> What this task involves
Starting at the line holding "Sobre Colombia Fintech" and finishing at the line holding "Com evito que", transcribe the material exactly, keeping both ends but no pictures.

> Recorded data

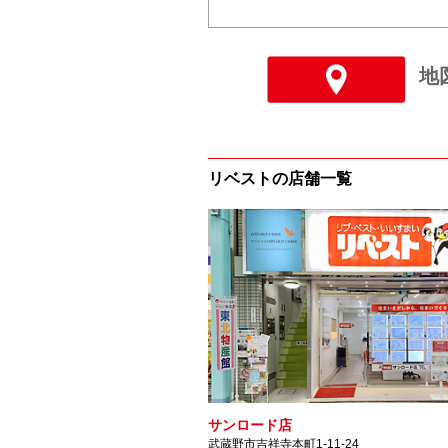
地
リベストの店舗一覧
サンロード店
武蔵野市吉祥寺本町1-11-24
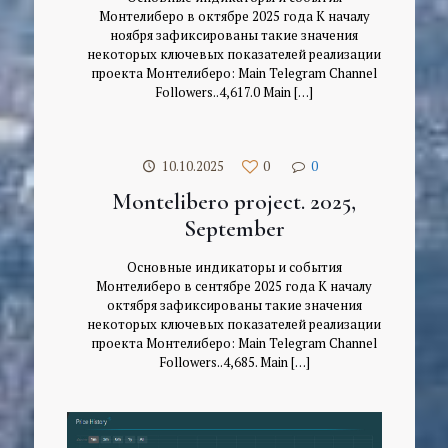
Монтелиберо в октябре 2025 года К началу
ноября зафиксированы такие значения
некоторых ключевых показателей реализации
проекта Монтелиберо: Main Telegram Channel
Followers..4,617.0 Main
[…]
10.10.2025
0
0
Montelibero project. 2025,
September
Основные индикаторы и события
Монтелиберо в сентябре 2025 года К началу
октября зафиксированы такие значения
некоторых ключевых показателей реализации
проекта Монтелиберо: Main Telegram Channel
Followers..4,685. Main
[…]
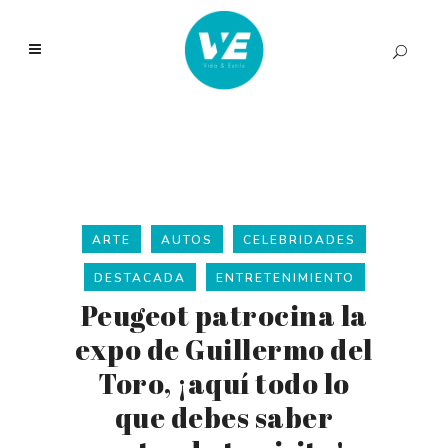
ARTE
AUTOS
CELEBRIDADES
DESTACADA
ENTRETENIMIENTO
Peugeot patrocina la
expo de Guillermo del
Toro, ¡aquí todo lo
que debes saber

* * *

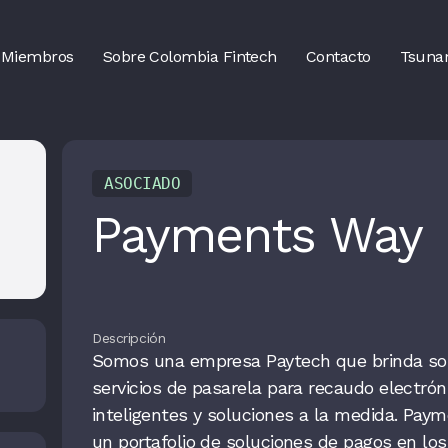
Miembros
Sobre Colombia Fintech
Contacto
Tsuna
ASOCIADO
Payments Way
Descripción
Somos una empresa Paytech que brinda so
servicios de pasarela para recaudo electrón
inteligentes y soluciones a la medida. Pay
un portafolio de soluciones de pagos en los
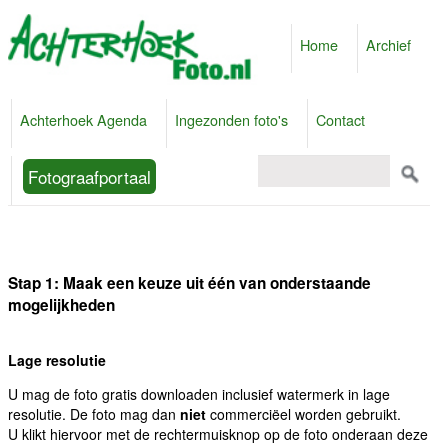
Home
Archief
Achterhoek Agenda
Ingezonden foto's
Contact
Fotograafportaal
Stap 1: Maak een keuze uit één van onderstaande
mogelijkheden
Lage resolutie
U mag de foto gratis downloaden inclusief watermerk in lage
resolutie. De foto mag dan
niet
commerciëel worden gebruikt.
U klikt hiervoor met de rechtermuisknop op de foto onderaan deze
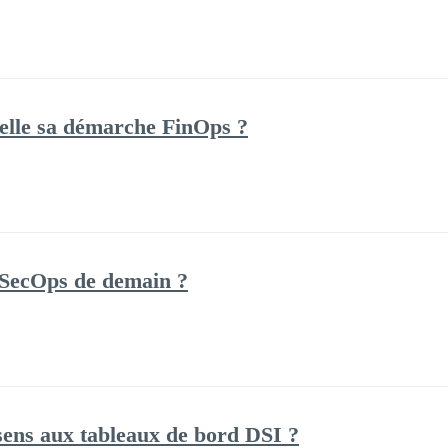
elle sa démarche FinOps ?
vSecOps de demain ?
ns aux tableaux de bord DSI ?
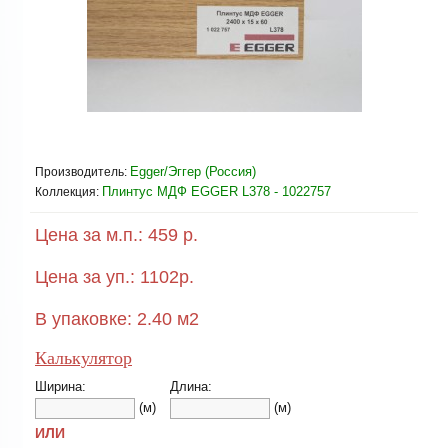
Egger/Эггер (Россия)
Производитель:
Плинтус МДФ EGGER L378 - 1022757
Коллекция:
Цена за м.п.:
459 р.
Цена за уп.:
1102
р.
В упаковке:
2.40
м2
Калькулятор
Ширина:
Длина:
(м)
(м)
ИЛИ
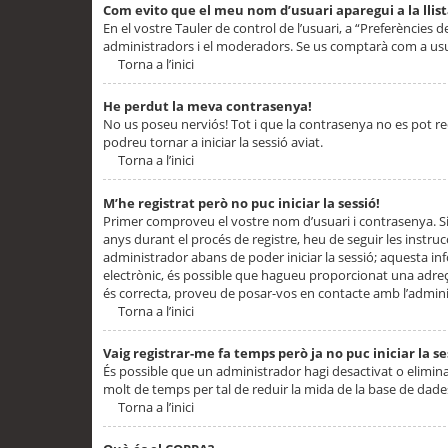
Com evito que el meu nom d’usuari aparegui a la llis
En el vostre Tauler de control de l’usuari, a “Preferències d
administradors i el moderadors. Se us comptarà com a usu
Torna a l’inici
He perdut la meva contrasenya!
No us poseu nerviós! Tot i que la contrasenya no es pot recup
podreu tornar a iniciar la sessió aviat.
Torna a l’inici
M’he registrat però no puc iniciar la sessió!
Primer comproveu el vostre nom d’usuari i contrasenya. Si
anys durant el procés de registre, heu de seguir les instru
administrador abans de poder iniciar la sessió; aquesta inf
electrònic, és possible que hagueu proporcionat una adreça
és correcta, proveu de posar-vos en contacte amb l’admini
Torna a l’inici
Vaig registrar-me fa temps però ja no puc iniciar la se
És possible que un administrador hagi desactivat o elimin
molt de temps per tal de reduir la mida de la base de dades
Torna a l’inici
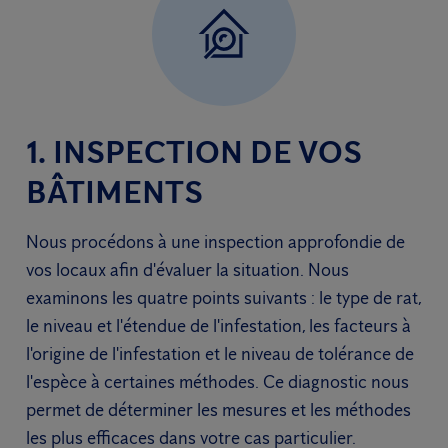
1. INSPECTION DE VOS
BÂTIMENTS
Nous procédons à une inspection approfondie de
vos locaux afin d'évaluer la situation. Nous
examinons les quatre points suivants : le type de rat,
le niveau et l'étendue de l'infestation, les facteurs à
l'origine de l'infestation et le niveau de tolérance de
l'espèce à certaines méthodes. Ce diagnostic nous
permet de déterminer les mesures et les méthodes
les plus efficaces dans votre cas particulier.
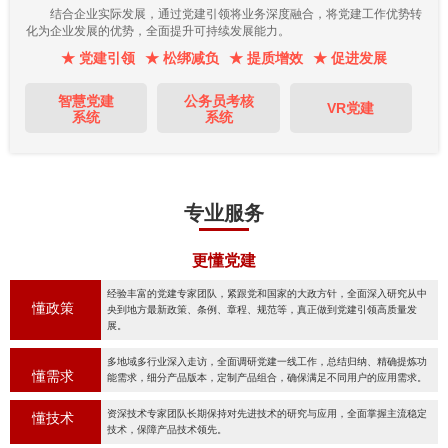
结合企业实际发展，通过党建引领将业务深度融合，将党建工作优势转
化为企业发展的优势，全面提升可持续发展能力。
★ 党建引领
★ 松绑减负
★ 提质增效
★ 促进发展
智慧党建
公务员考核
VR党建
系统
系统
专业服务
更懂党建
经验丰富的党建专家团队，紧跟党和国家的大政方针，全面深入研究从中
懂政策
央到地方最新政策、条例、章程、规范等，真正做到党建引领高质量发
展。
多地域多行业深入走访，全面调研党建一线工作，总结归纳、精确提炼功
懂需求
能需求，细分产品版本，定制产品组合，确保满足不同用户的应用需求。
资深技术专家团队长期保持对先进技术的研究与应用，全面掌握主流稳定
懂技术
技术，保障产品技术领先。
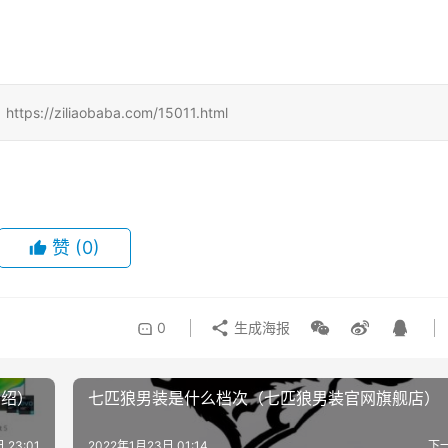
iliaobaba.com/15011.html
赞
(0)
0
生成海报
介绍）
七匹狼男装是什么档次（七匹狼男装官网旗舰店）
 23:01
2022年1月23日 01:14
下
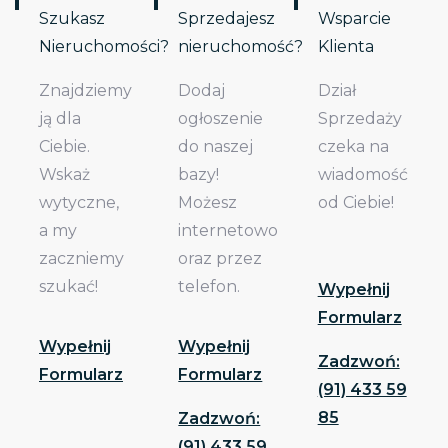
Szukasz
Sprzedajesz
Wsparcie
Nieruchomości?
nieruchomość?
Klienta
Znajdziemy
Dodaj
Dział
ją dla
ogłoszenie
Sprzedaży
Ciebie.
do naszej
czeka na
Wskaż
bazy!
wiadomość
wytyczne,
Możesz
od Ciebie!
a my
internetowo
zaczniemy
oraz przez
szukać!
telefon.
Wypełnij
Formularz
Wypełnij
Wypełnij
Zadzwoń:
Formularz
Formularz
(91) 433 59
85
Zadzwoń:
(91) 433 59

> Answer space
Sobre Colombia Fintech
Contacto
Tsuna
ASOCIADO
Payments Way
Descripción
Somos una empresa Paytech que brinda so
servicios de pasarela para recaudo electrón
inteligentes y soluciones a la medida. Pay
un portafolio de soluciones de pagos en los
Home
Archief
Achterhoek Agenda
Ingezonden foto's
Contact
Fotograafportaal
Stap 1: Maak een keuze uit één van onderstaande
mogelijkheden
Lage resolutie
U mag de foto gratis downloaden inclusief watermerk in lage
resolutie. De foto mag dan
niet
commerciëel worden gebruikt.
U klikt hiervoor met de rechtermuisknop op de foto onderaan deze
elle sa démarche FinOps ?
vSecOps de demain ?
ns aux tableaux de bord DSI ?
Egger/Эггер (Россия)
Производитель:
Плинтус МДФ EGGER L378 - 1022757
Коллекция:
Цена за м.п.:
459 р.
Цена за уп.:
1102
р.
В упаковке:
2.40
м2
Калькулятор
Ширина:
Длина:
(м)
(м)
ИЛИ
Com evito que el meu nom d’usuari aparegui a la llis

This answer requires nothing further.